**What the task requires**
All of the data is to be printed exactly, though the images must be left off.

**Input material**
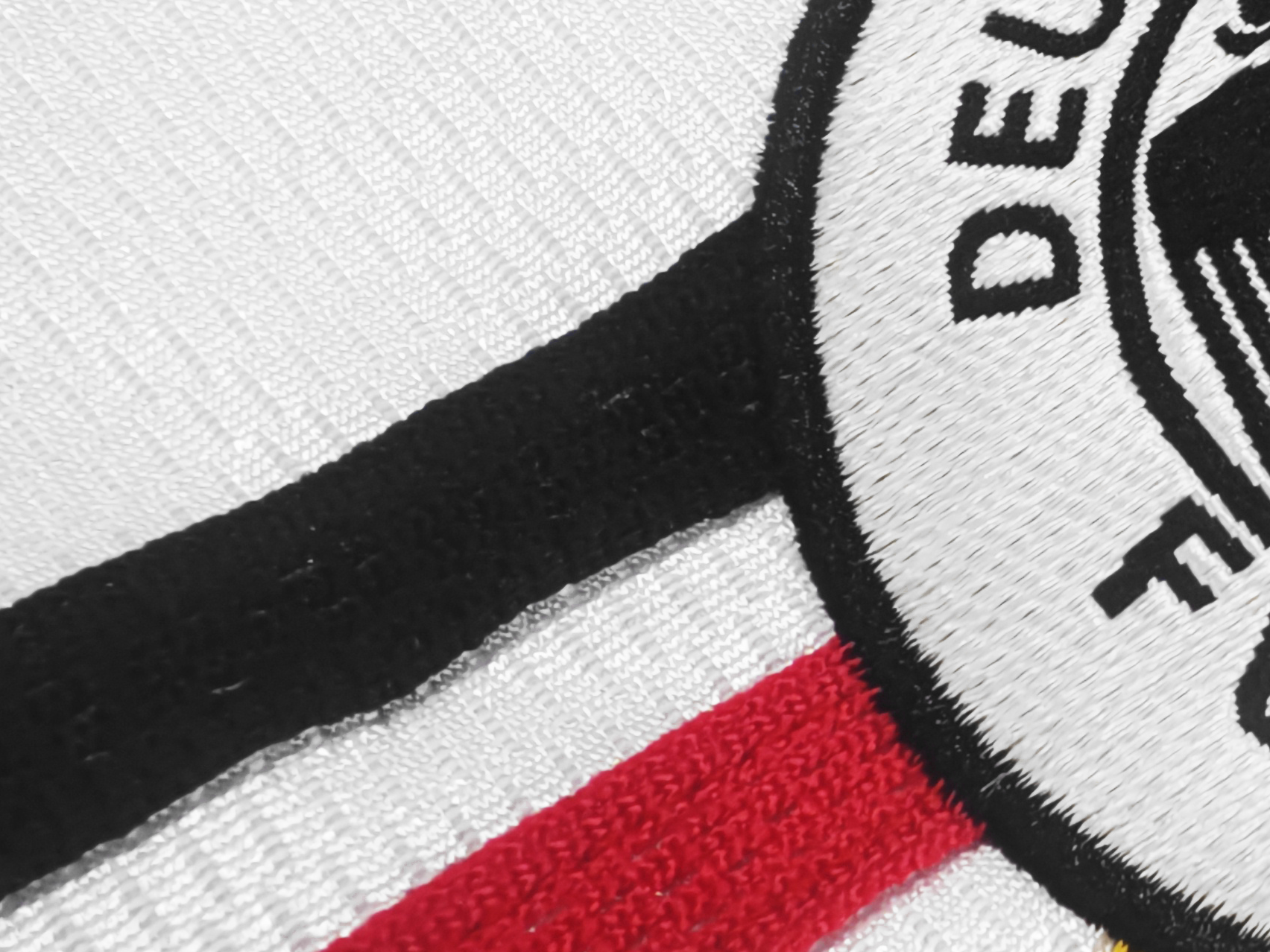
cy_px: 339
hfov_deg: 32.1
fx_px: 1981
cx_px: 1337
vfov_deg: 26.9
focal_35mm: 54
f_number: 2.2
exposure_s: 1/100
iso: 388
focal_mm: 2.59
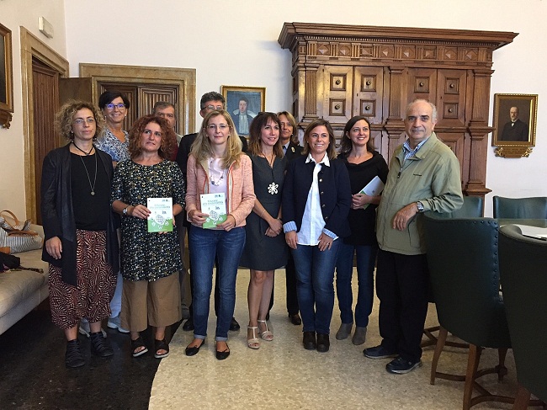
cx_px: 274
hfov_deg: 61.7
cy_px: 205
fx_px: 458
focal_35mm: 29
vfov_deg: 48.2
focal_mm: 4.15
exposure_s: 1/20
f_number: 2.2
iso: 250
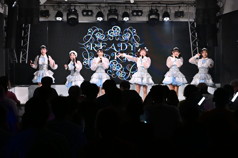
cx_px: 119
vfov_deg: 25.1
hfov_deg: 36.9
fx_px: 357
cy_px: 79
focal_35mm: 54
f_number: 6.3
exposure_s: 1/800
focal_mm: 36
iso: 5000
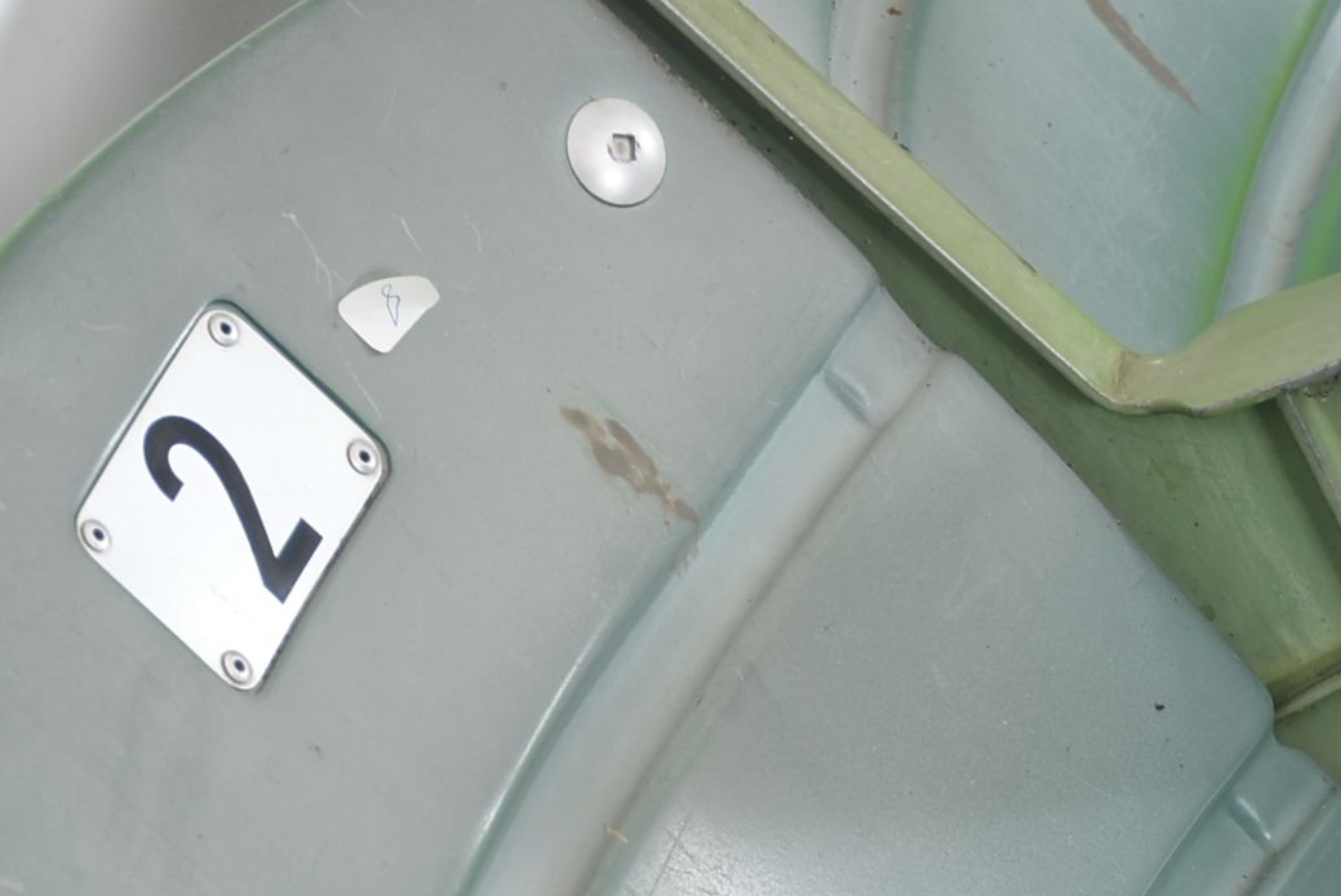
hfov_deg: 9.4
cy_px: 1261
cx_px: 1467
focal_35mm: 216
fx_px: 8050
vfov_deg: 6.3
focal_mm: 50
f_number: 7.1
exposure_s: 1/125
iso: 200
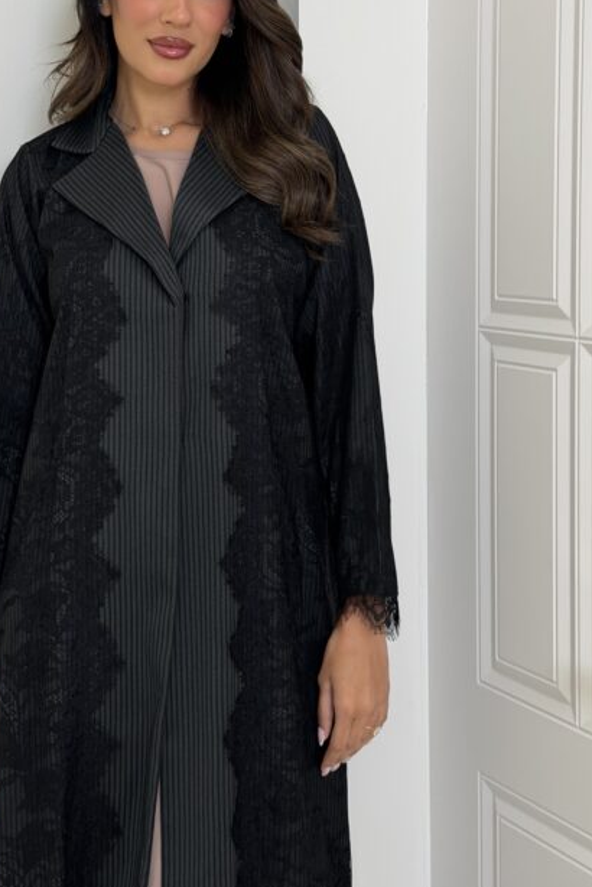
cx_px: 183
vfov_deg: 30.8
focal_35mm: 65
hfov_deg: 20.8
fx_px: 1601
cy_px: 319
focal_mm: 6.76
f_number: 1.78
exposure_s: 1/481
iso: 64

**Answer box**
cy_px: 339
hfov_deg: 32.1
fx_px: 1981
cx_px: 1337
vfov_deg: 26.9
focal_35mm: 54
f_number: 2.2
exposure_s: 1/100
iso: 388
focal_mm: 2.59
cx_px: 274
hfov_deg: 61.7
cy_px: 205
fx_px: 458
focal_35mm: 29
vfov_deg: 48.2
focal_mm: 4.15
exposure_s: 1/20
f_number: 2.2
iso: 250
cx_px: 119
vfov_deg: 25.1
hfov_deg: 36.9
fx_px: 357
cy_px: 79
focal_35mm: 54
f_number: 6.3
exposure_s: 1/800
focal_mm: 36
iso: 5000
hfov_deg: 9.4
cy_px: 1261
cx_px: 1467
focal_35mm: 216
fx_px: 8050
vfov_deg: 6.3
focal_mm: 50
f_number: 7.1
exposure_s: 1/125
iso: 200
cx_px: 183
vfov_deg: 30.8
focal_35mm: 65
hfov_deg: 20.8
fx_px: 1601
cy_px: 319
focal_mm: 6.76
f_number: 1.78
exposure_s: 1/481
iso: 64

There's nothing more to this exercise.